Para tentar elucidar essa questão, Silva (2010, p. 24) discorre sobre uma outra situação hipotética relacionada ao tema abordado:

A título de exemplo, suponhamos que por meio de uma interceptação telefônica ilegal seja apreendido carregamento de drogas. Como a apreensão decorreu de uma prova ilícita, ela é contaminada pela ilicitude probatória, bem como todas as demais provas dela decorrentes. No entanto, paralelamente à interceptação telefônica ilegal, corriam outras diligências investigatórias independentes e lícitas (oitiva de testemunhas, apreensão legal de documentos etc.), de modo que, por meio delas, fatalmente chegar- se-ia ao carregamento de drogas. Com efeito, como essas diligências são consideradas fontes independentes, a apreensão do carregamento de drogas não será contaminada pela ilicitude e poderá ser admitida no processo.

Há que se considerar, ao final desse item, a crítica realizada a essa teoria. Verifica-se a hipótese de que, caso demonstrados novos meios de informação a partir de um elemento independente de prova

que não guarde qualquer relação de dependência nem decorra da prova originariamente ilícita, com esta não mantendo vinculação causal [...] tais dados probatórios revelar-se-ão plenamente admissíveis, porque não

40

contaminadas pela mácula da ilicitude originária. (LOPES JR., 2012, p. 603).

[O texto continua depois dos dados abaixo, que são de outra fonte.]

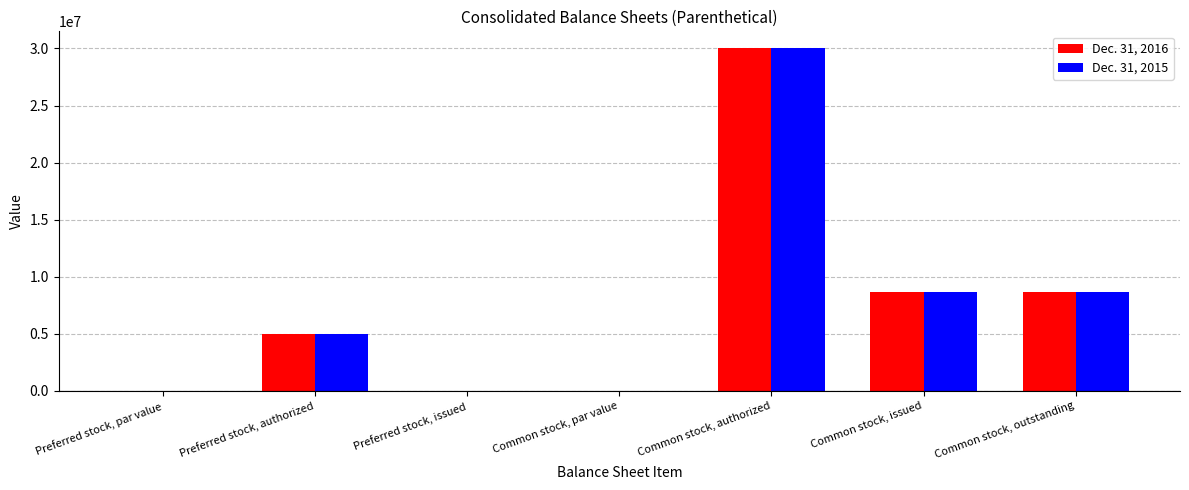

What is the difference between the maximum and minimum values in the Dec. 31, 2016 series?

30000000.0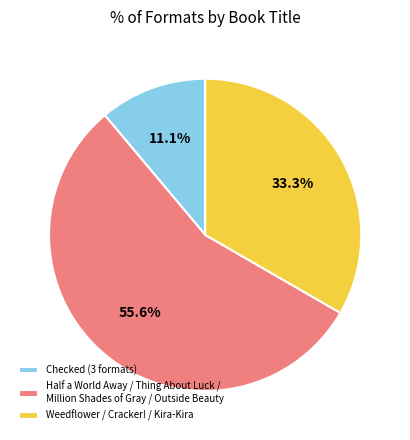

How many slices are in this pie chart?

3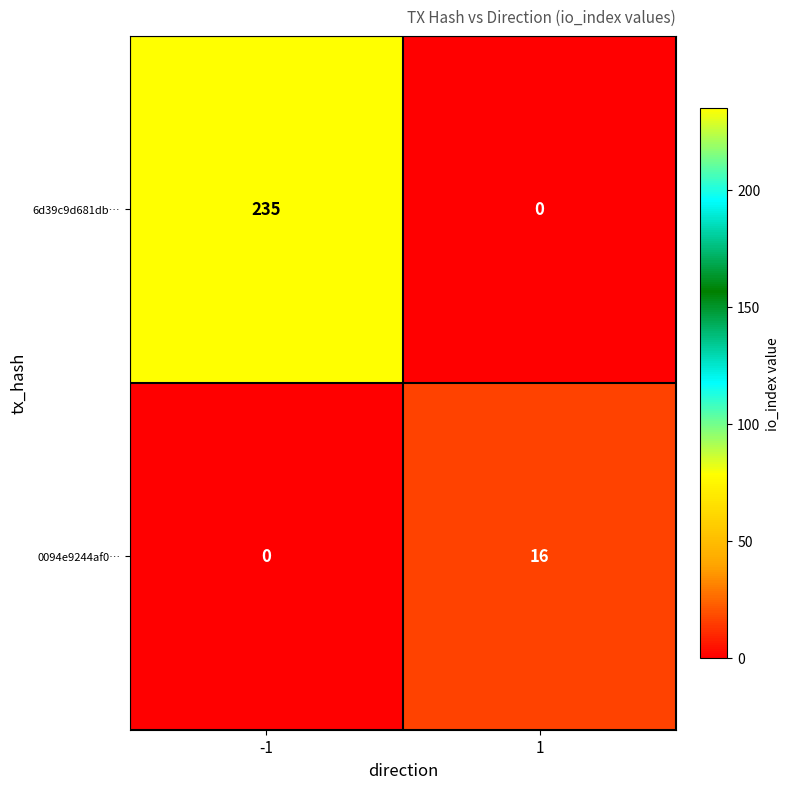

What is the spread (max minus min) of values at -1?

235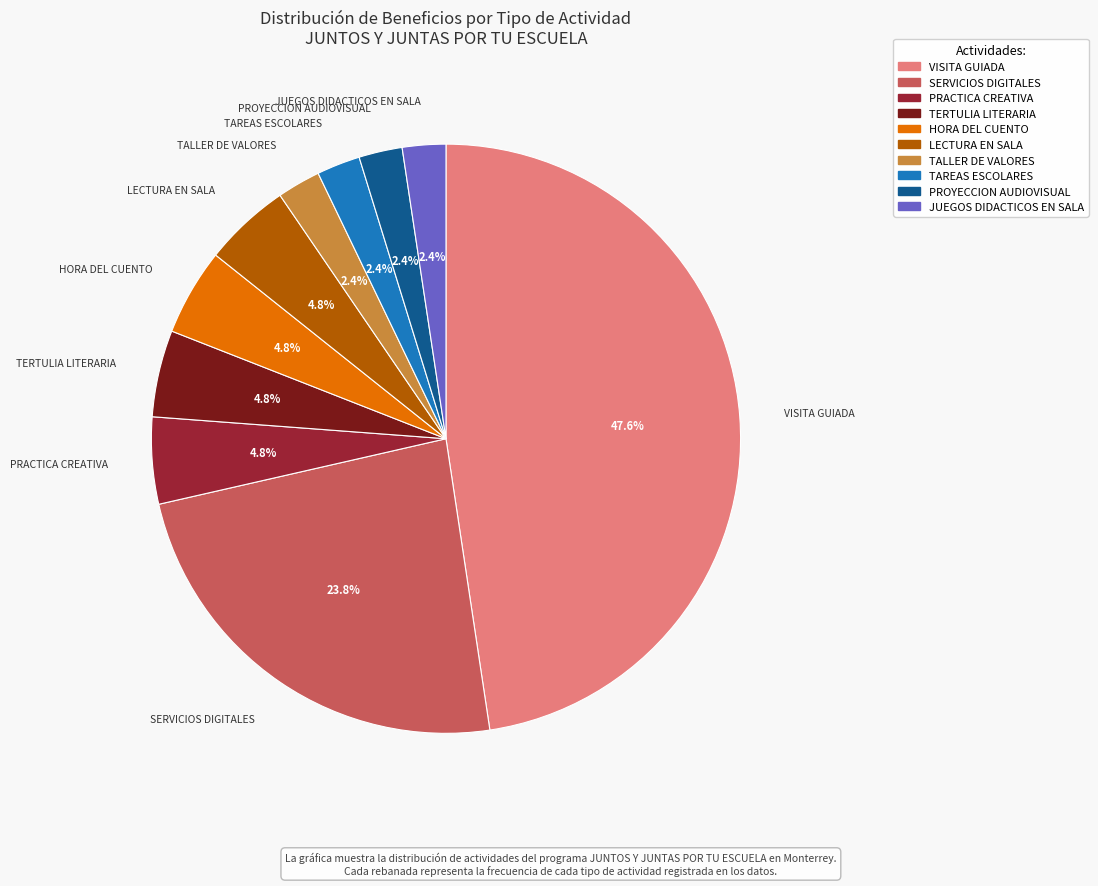

Is there any slice that represents more than half of the pie?

No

Além disso, menciona-se a adversidade em determinar o que são “trâmites típicos e de praxe, próprios da investigação ou instrução criminal” (BONFIM, 2012, p. 369) e se esses verdadeiramente ocasionariam a obtenção da mesma prova derivada da ilícita – algo que, nos termos do que ensina o autor, dependerá de cada caso em específico.